Big data and therefore Hadoop are at the center of many important processes within 15-year-old PayPal, says the Internet bank’s Director of Engineering Anil Madan. But that does not mean that he sees any decrease in the importance of traditional RDBMS applications. Both are important, he said in an interview in the SiliconAngle Cube from Hadoop Summit 2012 (full video below).
“I am involved in several activities such as online advertising and audience segmentation, all of which have Hadoop and Big Data at their heart,” he said. PayPal was involved in Big Data before the term was coined or Hadoop was invented, using various technologies. When Hadoop emerged from Yahoo, PayPal was one of the earliest adapters.
“There is in general a lot of momentum at eBay to leverage these new technologies to get a leap into the future, and as an eBay company PayPal is definitely part of that.” It has partnered with CloudEra and even Yahoo to gain access to talent to help it move quickly into Hadoop adoption.
But equally, he said, RDBMS technology is as important to PayPal as it is in any bank.
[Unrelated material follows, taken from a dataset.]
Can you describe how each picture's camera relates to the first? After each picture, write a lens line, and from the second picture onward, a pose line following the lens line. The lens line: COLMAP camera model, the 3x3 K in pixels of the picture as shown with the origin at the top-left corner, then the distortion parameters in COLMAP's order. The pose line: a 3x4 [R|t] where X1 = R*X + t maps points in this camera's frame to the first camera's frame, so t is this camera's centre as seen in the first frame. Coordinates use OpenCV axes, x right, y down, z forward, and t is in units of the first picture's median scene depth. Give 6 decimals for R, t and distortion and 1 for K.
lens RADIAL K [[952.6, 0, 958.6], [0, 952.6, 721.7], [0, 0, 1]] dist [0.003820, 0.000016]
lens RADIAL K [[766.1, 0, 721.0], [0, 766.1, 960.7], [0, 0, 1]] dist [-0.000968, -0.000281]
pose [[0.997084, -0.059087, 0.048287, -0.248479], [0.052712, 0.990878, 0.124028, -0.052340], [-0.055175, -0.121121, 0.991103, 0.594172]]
The two technologies have very different strengths and appropriate uses.
“Relational databases have unique strengths when you want accuracy, integrity, and security,” he said. PayPal uses those strengths to manage its basic money-management functions. “Hadoop is in the opposite space, where you want to work with unstructured data and data mining.”
As an early adopter, PayPal is very aware of the weaknesses of Hadoop including a lack of basic security. It has instituted strong security policies and governance including anonimizing all data before it goes into a Hadoop database and regulating the way users are brought onboard and what access they will have to create as much security as possible.
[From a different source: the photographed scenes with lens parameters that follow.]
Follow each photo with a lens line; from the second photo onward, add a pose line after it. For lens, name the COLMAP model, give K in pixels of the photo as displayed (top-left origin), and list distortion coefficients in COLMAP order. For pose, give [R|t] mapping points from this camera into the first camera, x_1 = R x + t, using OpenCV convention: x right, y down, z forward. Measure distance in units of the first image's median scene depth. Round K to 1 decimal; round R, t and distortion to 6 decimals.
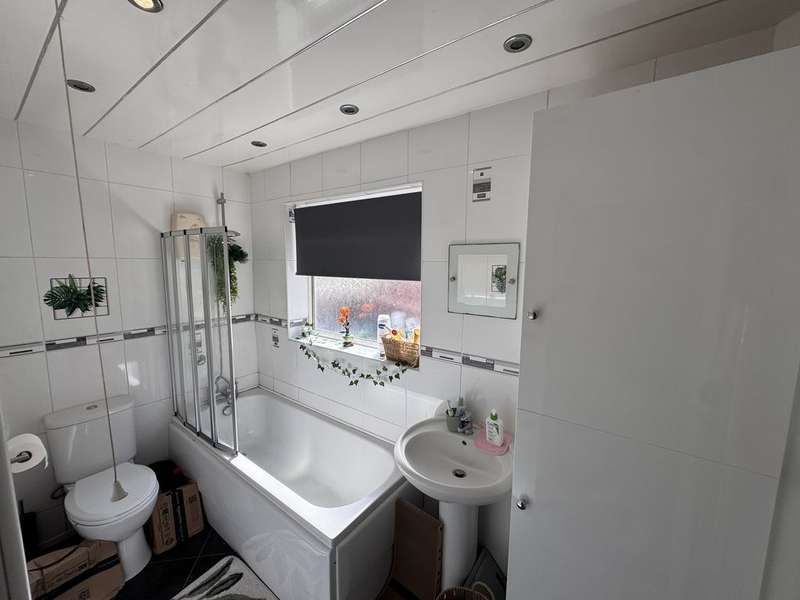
lens RADIAL K [[316.5, 0, 395.7], [0, 316.5, 300.6], [0, 0, 1]] dist [-0.002711, -0.000317]
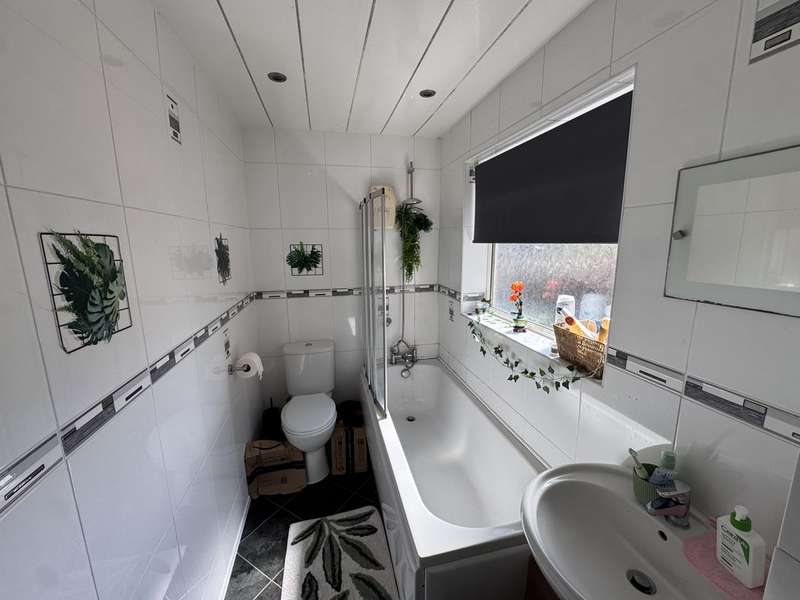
lens RADIAL K [[316.5, 0, 402.0], [0, 316.5, 299.2], [0, 0, 1]] dist [-0.002711, -0.000317]
pose [[0.763637, 0.099335, -0.637959, 0.147630], [-0.063681, 0.994864, 0.078681, 0.023917], [0.642498, -0.019458, 0.766041, 0.248037]]
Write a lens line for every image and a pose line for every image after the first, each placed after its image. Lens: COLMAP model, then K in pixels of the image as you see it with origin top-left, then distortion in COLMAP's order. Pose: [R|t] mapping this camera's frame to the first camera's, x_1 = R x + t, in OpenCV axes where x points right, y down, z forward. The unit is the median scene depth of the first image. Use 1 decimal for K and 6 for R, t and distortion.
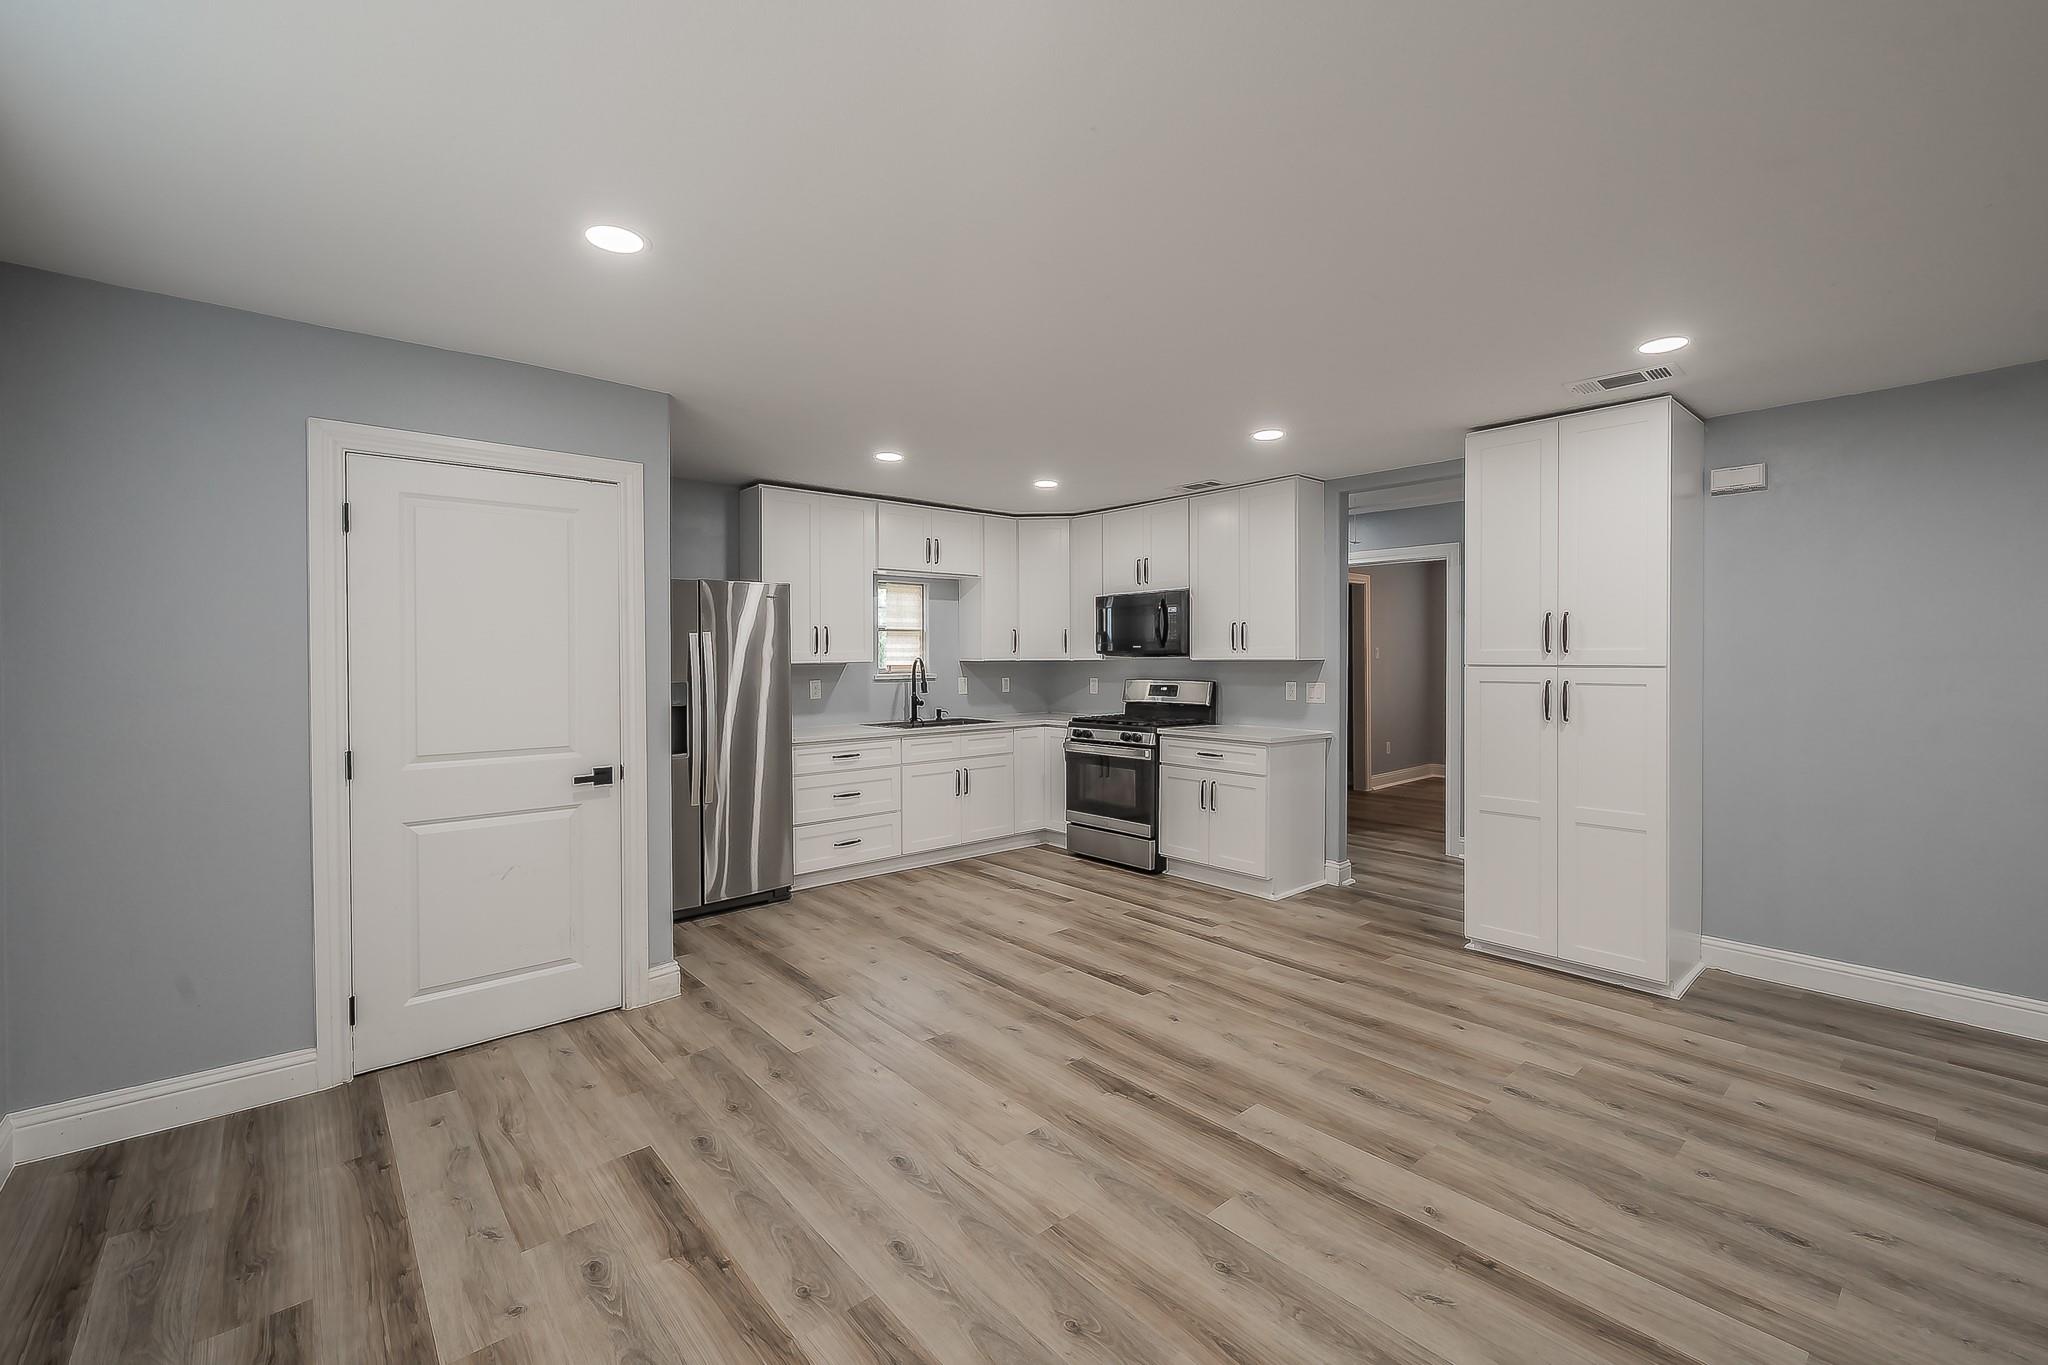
lens RADIAL K [[863.9, 0, 1024.0], [0, 863.9, 682.5], [0, 0, 1]] dist [0.000908, 0.000018]
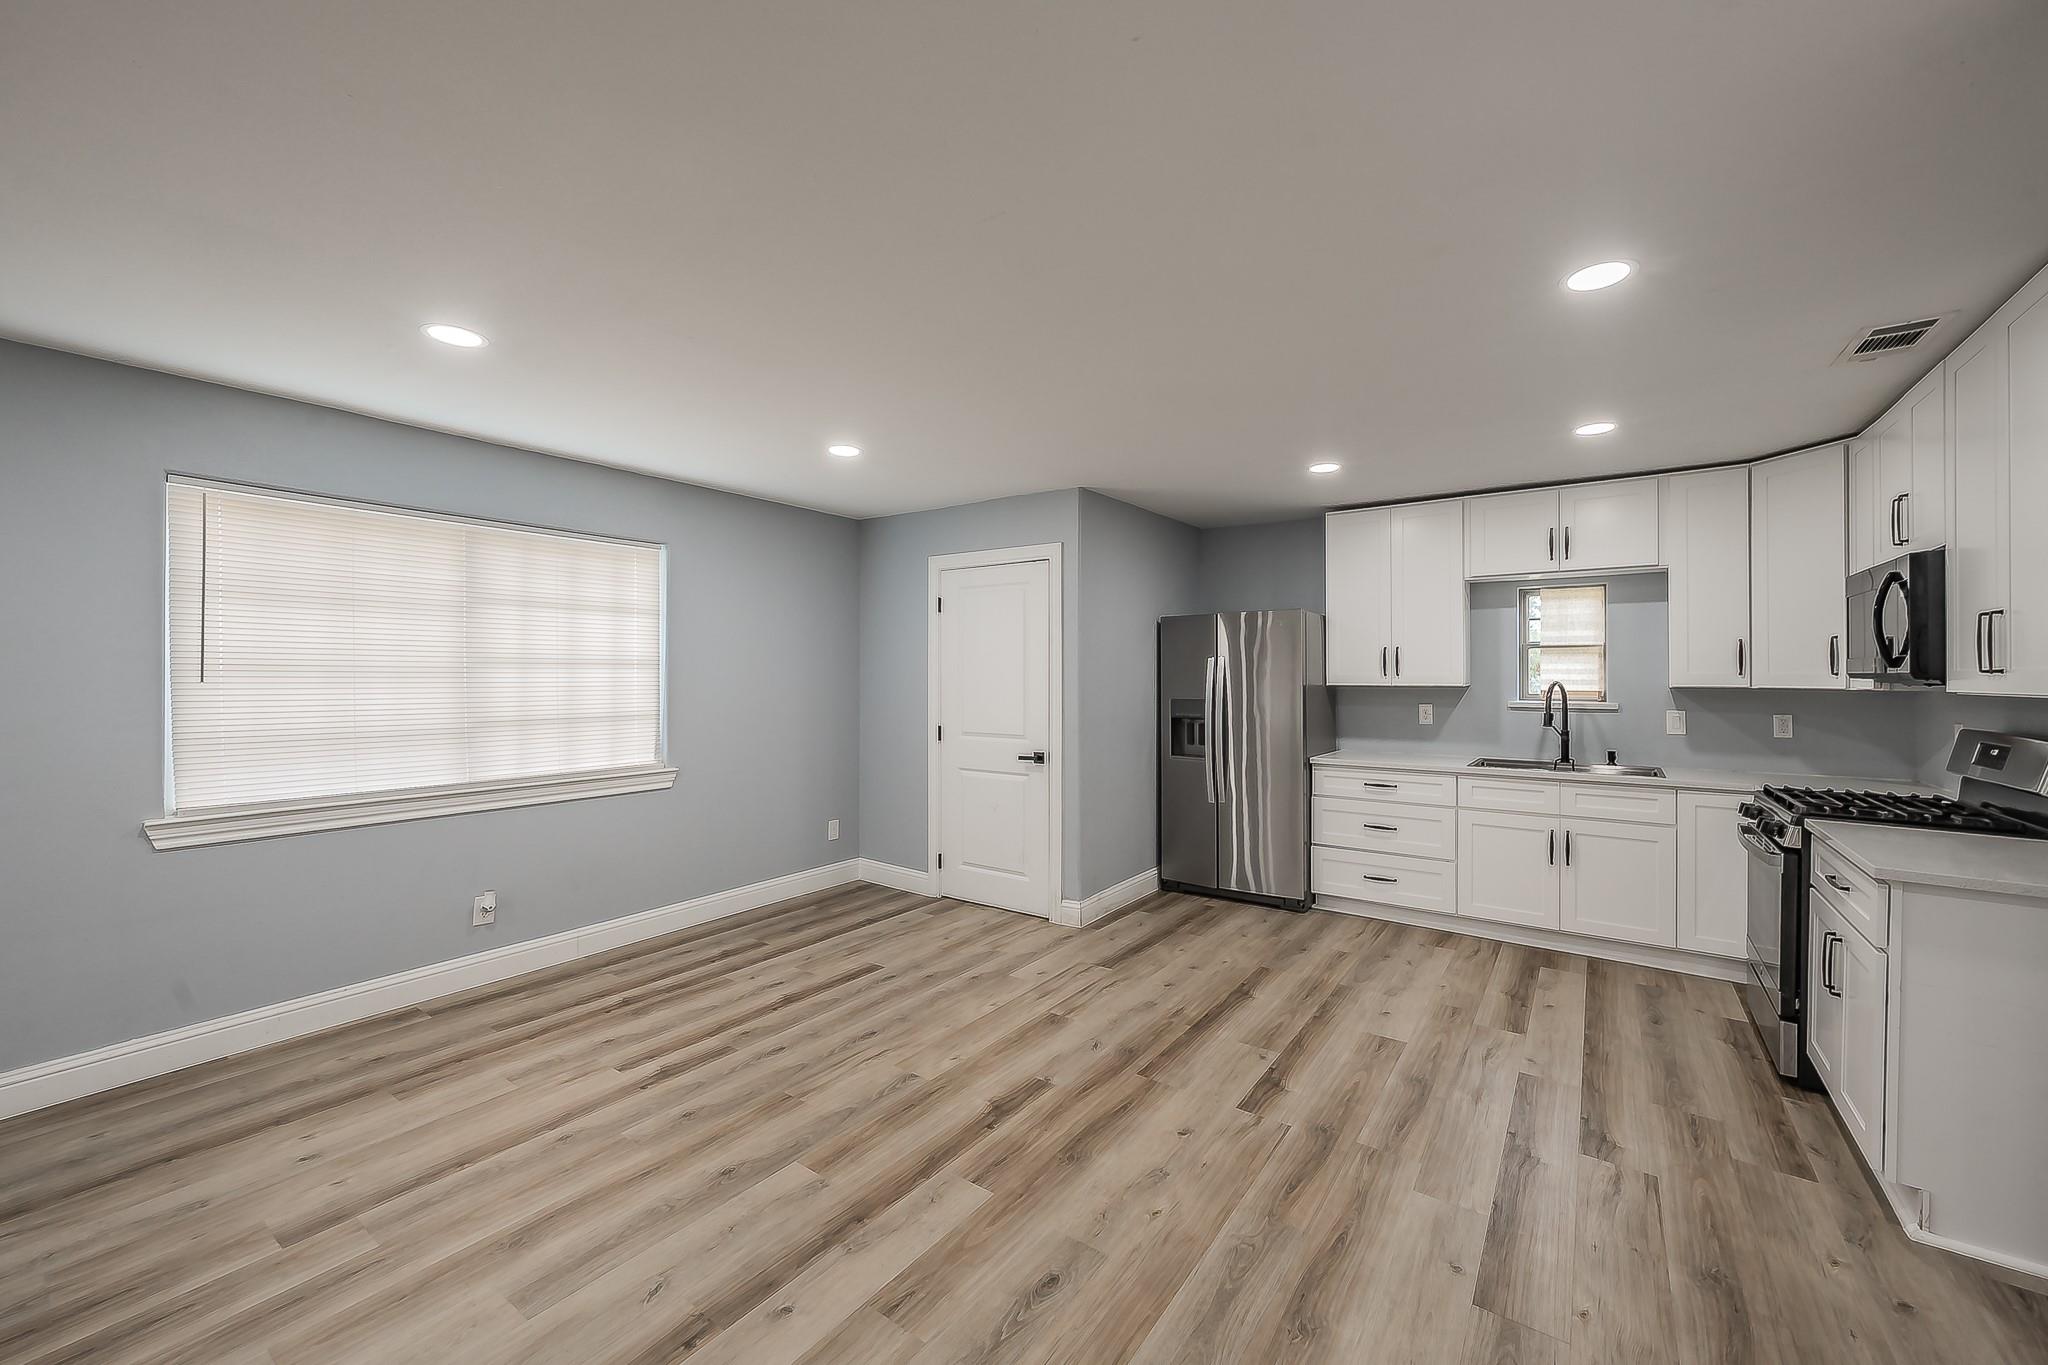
lens RADIAL K [[792.9, 0, 1024.0], [0, 792.9, 682.5], [0, 0, 1]] dist [0.001617, 0.000136]
pose [[0.229990, 0.014481, -0.973085, 0.776074], [-0.033206, 0.999424, 0.007025, -0.027843], [0.972626, 0.030697, 0.230338, 0.610090]]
Madan is pleased to see RDBMS providers including Microsoft and Teradata participating in the Hadoop Summit. That, he says, shows that these vendors recognize the growing importance of Hadoop as a partner rather than a replacement for RDBMS technology.
He sees three major thrusts developing in the Hadoop community today:
1. Maturing the platform and making it enterprise ready,
2. Developing business-friendly tools for Hadoop, and,
3. Creating integration points and partnerships with RDBMS databases.
“PayPal wants to become an anytime, anywhere, anyway service provider in a world where online and offline are blending,” he said. “To do that, we want to tie the two worlds of Hadoop and RDBMS together to be a better service provider to our customers.”